Problem statement
Suppose $\Omega \subseteq \mathbb{R}^{n}$ is bounded, and path-connected , and $u \in C^{2} (\Omega)\cap C(\partial \Omega)$ satisfies
$$ \begin{cases}
-\Delta u = 0 \quad &\text{in } \ \Omega,\\ u = g \quad &\text{on } \ \partial \Omega.
\end{cases}$$
Prove that if $g\in C(\partial \Omega)$ with
$$ g(x) = \begin{cases}
\ge 0 \quad &\text{for all } x \in \partial\Omega,\\ >0 \quad &\text{for some} \ x \in \partial \Omega.
\end{cases},$$
then
$$ u(x) > 0 \quad \text{ for all } \ x\in \Omega.$$
Attempt at solution
By definition the closure is $\overline{\Omega} = \Omega \cup \partial\Omega$, the domain is then bounded by $\partial \Omega$. The function $u$ is harmonic so $u$ satisfies the Mean-Value-Property. It follows that we can apply the weak/maximum principle.

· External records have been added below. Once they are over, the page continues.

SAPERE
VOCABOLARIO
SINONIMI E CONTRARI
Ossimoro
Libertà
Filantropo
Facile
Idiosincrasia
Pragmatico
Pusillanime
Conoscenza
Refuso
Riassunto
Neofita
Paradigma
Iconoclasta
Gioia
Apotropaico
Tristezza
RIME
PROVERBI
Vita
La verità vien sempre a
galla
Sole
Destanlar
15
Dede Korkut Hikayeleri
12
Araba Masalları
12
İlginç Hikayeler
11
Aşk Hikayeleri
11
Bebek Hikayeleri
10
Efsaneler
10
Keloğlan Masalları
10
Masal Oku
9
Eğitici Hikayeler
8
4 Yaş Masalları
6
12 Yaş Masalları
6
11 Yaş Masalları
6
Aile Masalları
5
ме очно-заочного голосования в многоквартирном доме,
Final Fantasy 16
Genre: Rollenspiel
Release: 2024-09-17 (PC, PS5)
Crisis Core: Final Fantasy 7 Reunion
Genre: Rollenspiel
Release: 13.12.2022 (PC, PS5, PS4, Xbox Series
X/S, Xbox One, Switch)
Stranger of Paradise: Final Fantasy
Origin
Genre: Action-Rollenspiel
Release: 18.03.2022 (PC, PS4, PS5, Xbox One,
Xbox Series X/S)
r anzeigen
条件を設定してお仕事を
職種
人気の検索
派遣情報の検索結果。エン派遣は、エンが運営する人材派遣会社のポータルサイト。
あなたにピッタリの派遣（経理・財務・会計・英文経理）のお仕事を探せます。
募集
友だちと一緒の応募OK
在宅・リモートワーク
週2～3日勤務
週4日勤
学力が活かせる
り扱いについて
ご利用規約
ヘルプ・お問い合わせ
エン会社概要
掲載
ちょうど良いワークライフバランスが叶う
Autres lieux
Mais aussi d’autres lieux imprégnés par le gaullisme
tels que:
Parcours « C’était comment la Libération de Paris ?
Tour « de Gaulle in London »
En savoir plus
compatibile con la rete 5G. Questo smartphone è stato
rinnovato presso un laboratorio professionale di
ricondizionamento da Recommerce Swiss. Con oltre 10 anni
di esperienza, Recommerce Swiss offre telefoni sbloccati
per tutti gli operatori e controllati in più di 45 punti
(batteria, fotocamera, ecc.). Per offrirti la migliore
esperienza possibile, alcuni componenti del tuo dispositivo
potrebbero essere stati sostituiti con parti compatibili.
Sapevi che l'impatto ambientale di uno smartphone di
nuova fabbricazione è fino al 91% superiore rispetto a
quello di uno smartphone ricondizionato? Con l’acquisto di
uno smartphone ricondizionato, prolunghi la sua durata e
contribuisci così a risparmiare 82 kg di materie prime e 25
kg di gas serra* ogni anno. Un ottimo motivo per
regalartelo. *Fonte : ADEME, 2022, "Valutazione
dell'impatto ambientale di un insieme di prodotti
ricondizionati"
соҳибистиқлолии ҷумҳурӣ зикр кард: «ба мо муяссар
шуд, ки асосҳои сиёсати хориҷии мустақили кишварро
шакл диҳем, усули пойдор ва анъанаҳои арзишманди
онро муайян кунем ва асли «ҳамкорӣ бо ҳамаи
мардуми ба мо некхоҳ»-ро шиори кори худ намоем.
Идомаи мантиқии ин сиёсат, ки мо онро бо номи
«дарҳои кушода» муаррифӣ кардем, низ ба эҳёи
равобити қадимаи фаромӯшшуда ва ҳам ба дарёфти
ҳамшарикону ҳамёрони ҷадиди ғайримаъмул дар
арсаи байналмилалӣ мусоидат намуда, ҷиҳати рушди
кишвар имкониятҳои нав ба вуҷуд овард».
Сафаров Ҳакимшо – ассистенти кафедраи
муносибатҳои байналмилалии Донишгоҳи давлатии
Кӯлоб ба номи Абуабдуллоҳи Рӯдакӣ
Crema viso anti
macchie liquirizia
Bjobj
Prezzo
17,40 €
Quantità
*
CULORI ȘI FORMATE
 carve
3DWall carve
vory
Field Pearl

By the weak maximum principle,
$$ \min\limits_{\overline{\Omega}} u = \min\limits_{\partial \Omega} u,$$
$u$ on the boundary is $g$, which is bounded below by $0$, therefore
\begin{align}
u(x) \ge \min\limits_{\partial \Omega} u = 0 &\implies u(x) \ge 0 \ \ \forall x \in \overline{\Omega} \\
&\implies u(x) > 0 \ \ \forall x \in \overline{\Omega} \backslash{\partial \Omega} \tag{1}\\
&\implies u(x) >0 \ \ \forall x \in \Omega
\end{align}
I feel like I'm missing something in this proof, I particularly am not sure how to properly justify $(1)$ or if even the justification holds at all.
Best Answer
Instead of the weak maximum principle you can apply the strong maximum principle. Assume that there exists a point $x_0\in\Omega$ such that $u(x_0)\leq 0$, then there exists a point $\tilde{x}_0 \in \Omega$ such that $$u(\tilde{x}_0) = \min_{\bar{\Omega}} u$$ since $g\geq 0$. The strong maximum priciple now states that $u$ is constant within $\Omega$, hence $u(x)=u(\tilde{x}_0) \leq 0$ for all $x\in \Omega$. However, this contradicts the existence of points $y$ in $\partial\Omega$ with $g(y)>0$. Thus, $u>0$ in $\Omega$.